Document passage =
================================

Appropriate use of these developed methods and software programs still requires a certain level of expertise on the part of the research group, though. Gatto cited the example of the Association of Biomolecular Resource Facilities' Proteome Informatics Research Group 2015 Study that found that a group's performance was not dependent on what method or software they used but rather on "their understanding and application of sound statistical data analysis."
Gatto said he believed the field's use of statistics "is improving, albeit slowly." He suggested that one way to drive further improvement would be continued emphasis on open data sharing.
"People tend to be much more careful with what they do and how they do it when they have to be open about it," he said.
Other pressure points that could be leveraged to encourage better statistical design of experiments are funding agencies and journals. To an extent, these institutions are already playing this role, Aebersold suggested.
"If you go to [the National Institutes of Health] or the EU and propose a biomarker project with 10 controls and 10 disease samples, you will never get that funded," he said. "You will not get it published in a really high-end journal, either."
Al Burlingame, professor at the University of California, San Francisco and editor-in-chief of the journal Molecular & Cellular Proteomics noted that while MCP does not publish many of the clinical biomarker type experiments where sample cohort size is a major issue, the journal does have requirements around the number of technical and biological replicates in an experiment.
He said that one area where appropriate use of statistics stands out in his experience is the growing number of non-proteomics researchers now using proteomic tools.
"We have a growing number of submissions to the journal that are from labs that are maybe more biological and who don't have the track record of dealing with these issues that the experts do," he said. "So those are more problematic usually, and many times when we carry out the reviews, people have to go back and do more experiments or do more replicates or comply with the statistical issues that they might be missing in their first attempt."
That said, Burlingame said he has been surprised at the quality of work coming out of some of these labs that are new to proteomics. "The new folks are in a couple of categories: One, those who pay really serious attention to what they are doing, and then the others who try to get a fast publication out, and, of course, we reject those."
Many journals, though, lack staff statisticians who can make sure experiments are up to standard, Vitek said. And while these journals will typically reach out to statisticians as part of the review process, "at the moment, there are not enough experts who can comment on the [experimental] designs," she said. "So it is still happening sometimes that poor-quality manuscripts get through the reviews just for lack of experts who can do the review."

================================

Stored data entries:
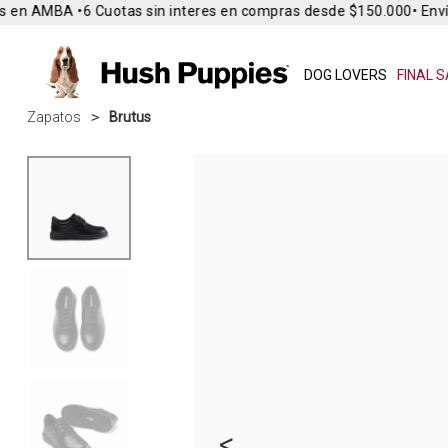
 en AMBA •
6 Cuotas sin interes en compras desde $150.000
• Envío
DOG LOVERS
FINAL S
Zapatos
Brutus
<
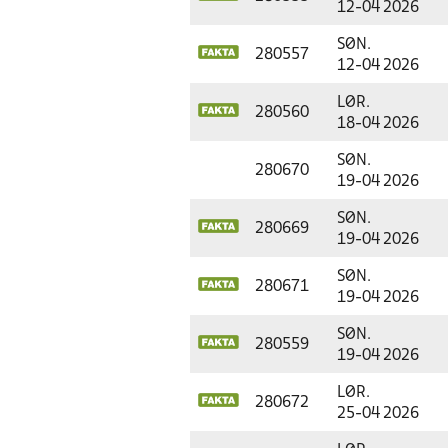
12-04 2026
SØN.
280557
12-04 2026
LØR.
280560
18-04 2026
SØN.
280670
19-04 2026
SØN.
280669
19-04 2026
SØN.
280671
19-04 2026
SØN.
280559
19-04 2026
LØR.
280672
25-04 2026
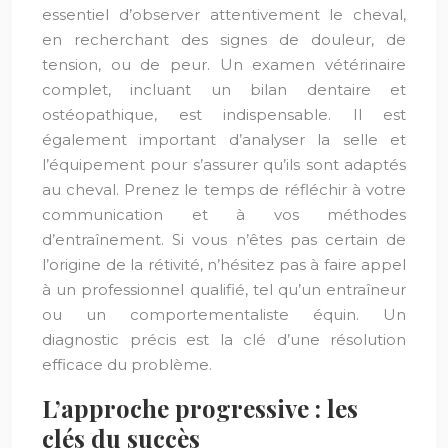
essentiel d’observer attentivement le cheval,
en recherchant des signes de douleur, de
tension, ou de peur. Un examen vétérinaire
complet, incluant un bilan dentaire et
ostéopathique, est indispensable. Il est
également important d’analyser la selle et
l’équipement pour s’assurer qu’ils sont adaptés
au cheval. Prenez le temps de réfléchir à votre
communication et à vos méthodes
d’entraînement. Si vous n’êtes pas certain de
l’origine de la rétivité, n’hésitez pas à faire appel
à un professionnel qualifié, tel qu’un entraîneur
ou un comportementaliste équin. Un
diagnostic précis est la clé d’une résolution
efficace du problème.
L’approche progressive : les
clés du succès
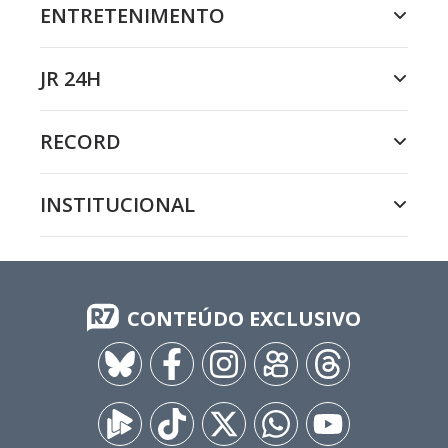
ENTRETENIMENTO
JR 24H
RECORD
INSTITUCIONAL
CONTEÚDO EXCLUSIVO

================================

Check your understanding =
**a)** Echo the passage on statistics in proteomics from "Gatto said he" to "open data sharing.".
**b)** In the passage on statistics in proteomics, what did the Proteome Informatics Research Group 2015 Study find a group's performance depended on?

Response list =
**a)**
Gatto said he believed the field's use of statistics "is improving, albeit slowly." He suggested that one way to drive further improvement would be continued emphasis on open data sharing.

**b)** It depended on the group's understanding and application of sound statistical data analysis, not on the method or software used.